After that I edited /etc/fstab and changed old boot partition to new boot partition and then rebooted the machine.

Then I did update Grub:

sudo update-grub

Everything went well so I removed old partition as no longer necessary.

And this time PC failed to start.

Being in Grub emergency shell I managed to boot my machine by doing:

set root=(lvm,root--vg-boot)
linux /vmlinuz-6.18.9+deb14-amd64 root=/dev/mapper/root--vg-root
initrd initrd.img-6.18.9+deb14-amd64
boot

Which meant that system was fine, but Grub was misconfigured.

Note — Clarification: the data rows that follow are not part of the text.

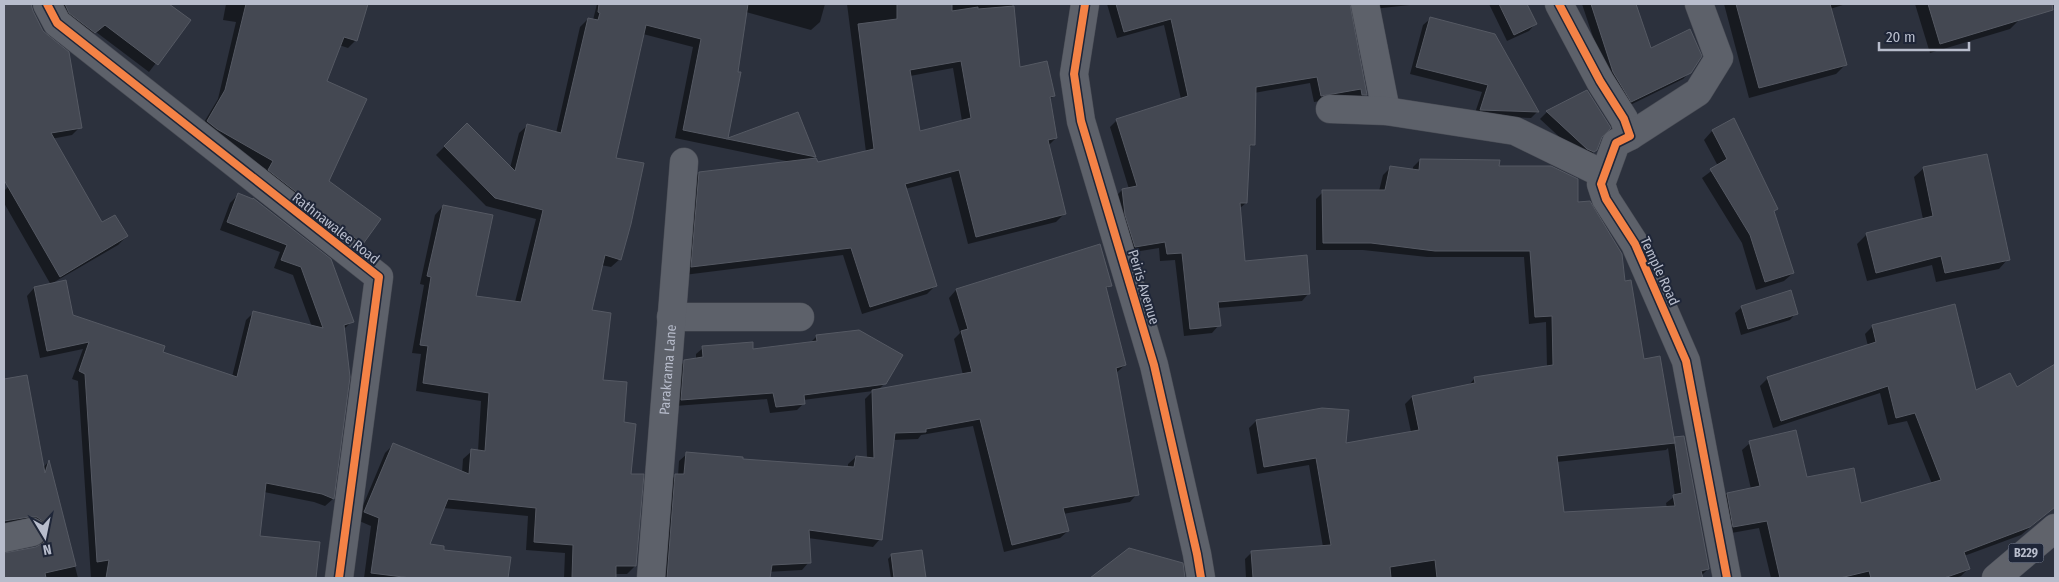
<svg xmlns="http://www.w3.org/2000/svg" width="2059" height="582" font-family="'Fira Sans Condensed',sans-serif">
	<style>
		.shadow { fill: #0007; fill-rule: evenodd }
		.building { fill: #444852; stroke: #555963; fill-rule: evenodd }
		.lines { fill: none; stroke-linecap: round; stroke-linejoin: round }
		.minor-casing { stroke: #494c55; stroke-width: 29 }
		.major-casing { stroke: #4a4e59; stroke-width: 29 }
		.minor { stroke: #5d616a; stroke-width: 28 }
		.major { stroke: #60636b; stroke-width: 28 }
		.cycleway-casing { stroke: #1f2638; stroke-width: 11 }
		.cycleway { stroke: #f48246; stroke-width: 8 }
		.labels { text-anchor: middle; stroke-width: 4; stroke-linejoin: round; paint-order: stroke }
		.shield { fill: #1f2638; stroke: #8a90a0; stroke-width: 1 }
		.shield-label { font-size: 12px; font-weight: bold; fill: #b8bdcc }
		.street-label { font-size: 14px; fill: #b8bdcc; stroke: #1f2638 }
	</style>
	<rect width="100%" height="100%" fill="#2c313d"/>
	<g class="shadow">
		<polygon points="4,4 30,4 32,11 46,36 80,127 72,135 4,148"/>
		<polygon points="52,4 167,4 189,20 149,72 96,32 86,40"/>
		<polygon points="226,4 367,4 356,40 348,48 339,45 326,82 327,181 379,219 354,251 261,178 266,169 200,129 218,99 236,22 223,20"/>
		<path d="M597 4H825L820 22 811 30 746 12 737 73H740L726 140 798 113 814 157 812 160 817 163 866 152 847 4H1012L1019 69 1054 96 1049 100 1056 138 1048 146 1064 214 1056 222 968 244 951 177 905 189 935 286 927 294 862 314 843 255 684 275 691 181 699 173 791 162 675 138 693 47 643 34 614 159 620 259 611 267 601 265 590 311 601 381 623 424 629 475 635 566 627 574H615V578H564L565 553 526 550 528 516 443 508 428 545 442 551 509 558 507 578H364L371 526 357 520 385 453 393 445 462 473 463 459 472 451H478L481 401 416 391 421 354 412 353 424 285 420 284 435 215 443 206 474 297 515 302 536 219 486 206 436 155 467 124 510 168 519 133 528 125 556 133 580 27 588 19 593 20ZM953 68 962 121 918 132 910 76Z"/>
		<polygon points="1107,4 1349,4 1366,94 1358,101 1355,101 1354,96 1314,102 1310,83 1254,93 1253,144 1248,150 1246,203 1240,208 1244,262 1309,293 1302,301 1218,308 1219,325 1212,333 1184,336 1175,260 1160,261 1159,248 1128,253 1115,197 1122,190 1129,189 1110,127 1117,120 1181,99 1164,25 1117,38"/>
		<polygon points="1371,4 1419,4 1373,9"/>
		<polygon points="1489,4 1526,4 1535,24 1529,31 1507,41"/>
		<polygon points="1582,4 1635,4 1650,50 1690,72 1683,79 1624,108 1607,79"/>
		<polygon points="1724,4 1846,4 1830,9 1846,64 1836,74 1749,98"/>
		<polygon points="1915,4 2026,4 2016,6 2020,19 2010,29 1930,53"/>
		<polygon points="1430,19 1537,112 1531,118 1474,116 1482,92 1410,74 1423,25"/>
		<polygon points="1586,91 1601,137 1596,150 1588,157 1580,156 1540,119 1547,112"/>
		<polygon points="1733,120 1773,212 1793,273 1784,281 1756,290 1742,243 1702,178 1718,166 1704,140 1712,131"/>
		<path d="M1420 160 1498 167 1577 204 1624 282 1643 361 1673 440 1675 438 1708 569 1701 576 1702 578H1246L1245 559 1252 552 1323 547 1309 465 1257 474 1249 428 1256 421 1322 409 1345 444 1411 432 1405 404 1412 397 1468 386 1475 378 1547 368 1546 322 1529 324 1524 257H1427L1363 250H1316V199L1323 192 1379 191 1383 175 1390 168 1413 170V167ZM1668 448 1675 496 1666 503 1667 508 1563 514 1557 462 1666 450Z"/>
		<polygon points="1924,168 2008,259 1999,269 1936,282 1932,265 1867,281 1857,244 1866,235 1923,219 1914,177"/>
		<polygon points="8,187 102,224 127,236 118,245 51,284 72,316 162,353 232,377 246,320 253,313 312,327 293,275 274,268 280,252 220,230 230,203 238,195 252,200 352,321 344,329 349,377 333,499 325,506 314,502 264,492 259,537 319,543 315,578 91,578 78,381 72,379 83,349 40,358 27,296 34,288 51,285 4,203 4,191"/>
		<polygon points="1110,285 1105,290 1125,365 1116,373 1137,494 1130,502 1063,514 1068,531 1060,538 1004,552 973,426 921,435 918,439 893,440 880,539 873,547 808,538 809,562 802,570 729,574 726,578 660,578 668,483 675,476 678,476 679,461 687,454 741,460 848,468 848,464 856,457 867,458 865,399 873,391 803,400 804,403 797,410 770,413 767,399 675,406 678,368 685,361 696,360 696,354 703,348 752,351 810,343 817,336 885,383 878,390 963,375 954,339 960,333 949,298 956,290"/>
		<polygon points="1742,307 1796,313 1790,320 1741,335 1735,313"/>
		<polygon points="1873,326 1975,391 2017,389 2053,367 2055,371 2055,472 2050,475 2055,482 2055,507 2021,535 1964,556 1968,569 1961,576 1955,578 1771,578 1759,528 1726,534 1720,502 1727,494 1751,489 1742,450 1750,443 1806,478 1860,505 1932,484 1907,421 1888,425 1880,393 1773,428 1760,386 1768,378 1868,346 1865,334"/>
		<polygon points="26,377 43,468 48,462 78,578 4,578 4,554 36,548 40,545 40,537 4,527 4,381"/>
		<polygon points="1129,550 1170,561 1174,578 1093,578"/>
		<polygon points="921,551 925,578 891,578 888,559 891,556"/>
	</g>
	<g class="building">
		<polygon points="4,4 31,4 33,11 43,31 69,52 82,128 51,133 102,222 115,215 128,236 60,277 4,180"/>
		<polygon points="65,4 169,4 191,20 158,65 105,25 95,33 69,13"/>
		<polygon points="246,4 368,4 357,41 344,37 327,81 367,99 329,181 381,219 363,244 268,170 273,161 217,129 207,121 225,90"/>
		<polygon points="599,4 748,4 738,72 741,72 728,138 798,112 816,157 683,130 701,39 646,25 616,158 644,163 631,224 621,260 605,255 592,310 611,313 603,380 627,382 624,422 636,424 631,474 644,474 636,566 616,566 616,578 572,578 573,545 534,542 536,508 448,499 430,544 444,546 444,550 511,557 508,578 411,578 371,573 379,518 364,512 393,443 469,474 471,449 485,451 489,393 423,383 428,346 420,345 431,277 427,276 443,205 493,215 476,296 521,302 543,210 495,198 444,146 467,123 515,171 527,124 561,133 588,18 598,20 600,13 598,12"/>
		<path d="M897 4H952V11L978 7V9L1014 6 1020 67 1047 61 1055 96 1050 97 1057 138 1048 140 1066 214 976 237 959 170 905 184 937 286 870 307 851 248 691 267 699 172 816 158 818 162 874 149 858 24 897 19ZM961 61 971 118 920 131 910 70Z"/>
		<polygon points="1116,4 1350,4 1367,95 1362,95 1361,89 1321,96 1317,77 1256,87 1255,145 1250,145 1247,203 1240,203 1245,261 1307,255 1310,294 1218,302 1221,326 1190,329 1182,253 1167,254 1165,242 1135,247 1125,215 1122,189 1137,186 1116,119 1188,96 1171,19 1124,32"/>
		<polygon points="1499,4 1527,4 1537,24 1514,35"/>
		<polygon points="1591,4 1636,4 1651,48 1690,29 1702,56 1691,73 1631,102 1613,72"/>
		<polygon points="1736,4 1830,4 1847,65 1759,88"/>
		<polygon points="1928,4 2052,4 2053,10 1940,44"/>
		<polygon points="1430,17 1495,34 1539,112 1480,110 1488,85 1416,67"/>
		<polygon points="1587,90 1611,128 1602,137 1597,150 1594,152 1587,149 1546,111"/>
		<polygon points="1734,118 1778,209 1774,211 1794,273 1765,282 1750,235 1710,169 1727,159 1712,130"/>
		<polygon points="1987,154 2010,260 1945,273 1941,256 1876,273 1866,233 1933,216 1923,167"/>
		<polygon points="1420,159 1500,160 1499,166 1551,166 1578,179 1578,202 1590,201 1622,254 1625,281 1631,280 1644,359 1660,356 1675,443 1557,456 1564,512 1675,506 1673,495 1682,493 1674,437 1684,436 1709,569 1701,571 1703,578 1437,578 1435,560 1390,567 1391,578 1253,578 1251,551 1331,545 1316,458 1264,467 1256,420 1322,408 1349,410 1346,443 1419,430 1412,396 1475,383 1474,377 1553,365 1552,316 1535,317 1530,251 1435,251 1371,243 1323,243 1322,190 1385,190 1390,166 1419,170"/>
		<polygon points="238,193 253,199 253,198 331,259 354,322 344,325 350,377 334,499 322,494 266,483 260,536 320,542 316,578 106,578 109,560 97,562 85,374 79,371 89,342 47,351 34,287 66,280 73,315 165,346 163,352 237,377 253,311 323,328 301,267 281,260 287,245 227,222"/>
		<polygon points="1100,244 1112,286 1106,287 1126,365 1116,368 1139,495 1063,508 1069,531 1012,545 980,419 926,429 926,432 895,433 882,540 809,530 811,563 772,565 770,578 667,578 675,474 684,474 686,452 743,457 743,459 854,467 856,456 874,458 872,390 972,372 961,331 968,329 956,289"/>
		<polygon points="1791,290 1798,314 1748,329 1741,306"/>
		<polygon points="1955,304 1976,390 2010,373 2017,387 2055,364 2055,507 2030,527 1964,552 1970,569 1944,578 1871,578 1869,571 1840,578 1780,578 1767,521 1733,527 1727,493 1760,486 1749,441 1796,430 1807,477 1854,468 1861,503 1941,480 1915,413 1896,418 1888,386 1781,421 1767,377 1876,342 1872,325"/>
		<polygon points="859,330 903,355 886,384 804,395 805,404 776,407 773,393 681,400 684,360 703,357 702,346 753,342 753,349 817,341 816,335"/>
		<polygon points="27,375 45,473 49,460 76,566 45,573 46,578 4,578 4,553 36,547 43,543 47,536 47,528 44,522 37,517 29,517 4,521 4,379"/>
		<polygon points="1129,548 1183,563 1185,578 1090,578"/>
		<polygon points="922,550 926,578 894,578 891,554"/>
	</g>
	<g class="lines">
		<defs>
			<g id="minor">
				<polyline points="47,4 57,23 379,277 339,578"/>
				<polyline points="1085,4 1074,74 1081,121 1154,365 1197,554 1201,578"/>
				<polyline points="1365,4 1386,111"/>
				<polyline points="1559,4 1600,81 1624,119 1630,136 1616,143 1601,184 1606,199 1635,244 1686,361 1727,578"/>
				<polyline points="1330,109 1386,111 1515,131 1603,174"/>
				<polyline points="1630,136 1698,92 1719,58 1699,4"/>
				<polyline points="671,317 800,317"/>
				<polyline points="4,538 32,532"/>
				<path id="s1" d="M651 578 684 162"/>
			</g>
			<polyline id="major" points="1996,578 2055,528"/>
		</defs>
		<use href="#minor" class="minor-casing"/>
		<use href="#major" class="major-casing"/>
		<use href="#minor" class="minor"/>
		<use href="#major" class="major"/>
		<defs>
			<g id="cycleway">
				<polyline points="47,4 57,23 379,277 339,578"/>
				<polyline points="1085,4 1074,74 1081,121 1154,365 1197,554 1201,578"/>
				<polyline points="1559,4 1600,81 1624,119 1630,136 1616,143 1601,184 1606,199 1635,244 1686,361 1727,578"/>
			</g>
		</defs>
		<use href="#cycleway" class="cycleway-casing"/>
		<use href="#cycleway" class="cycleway"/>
	</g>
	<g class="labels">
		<rect class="shield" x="2008.5" y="543.5" width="35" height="19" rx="4"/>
		<g class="shield-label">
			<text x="2026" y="557">B229</text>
		</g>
		<g class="street-label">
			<text transform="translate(336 228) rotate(38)" y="5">Rathnawalee Road</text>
			<text transform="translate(1660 271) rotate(65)" y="5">Temple Road</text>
			<text transform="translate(1144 287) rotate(73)" y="5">Peiris Avenue</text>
			<text dy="5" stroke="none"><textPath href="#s1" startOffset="209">Parakrama Lane</textPath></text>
		</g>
	</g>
	<rect width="2059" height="582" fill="none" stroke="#b8bdcc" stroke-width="10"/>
	<g transform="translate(45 537) rotate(170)" stroke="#1f2638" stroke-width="4" paint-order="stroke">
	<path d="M0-4L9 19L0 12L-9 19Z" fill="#b8bdcc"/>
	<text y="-8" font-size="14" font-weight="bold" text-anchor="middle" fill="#b8bdcc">N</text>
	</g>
	<path d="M1879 42v8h90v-8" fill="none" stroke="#b8bdcc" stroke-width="2.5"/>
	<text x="1886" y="42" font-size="15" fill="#b8bdcc" stroke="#1f2638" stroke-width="4" paint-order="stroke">20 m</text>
</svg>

I tried to fix that by reinstalling grub (which according to quick web search should fix the issue) but I was unable to find an example that would work on my setup. I kept getting:

grub-install: error: cannot find EFI directory.

Finally after inspecting manpage for grub-install I did use additional switch:

sudo grub-install --efi-directory=/boot/efi /dev/nvme0n1

This did work and I was finally able to see GRUB welcome page and booted my PC just fine.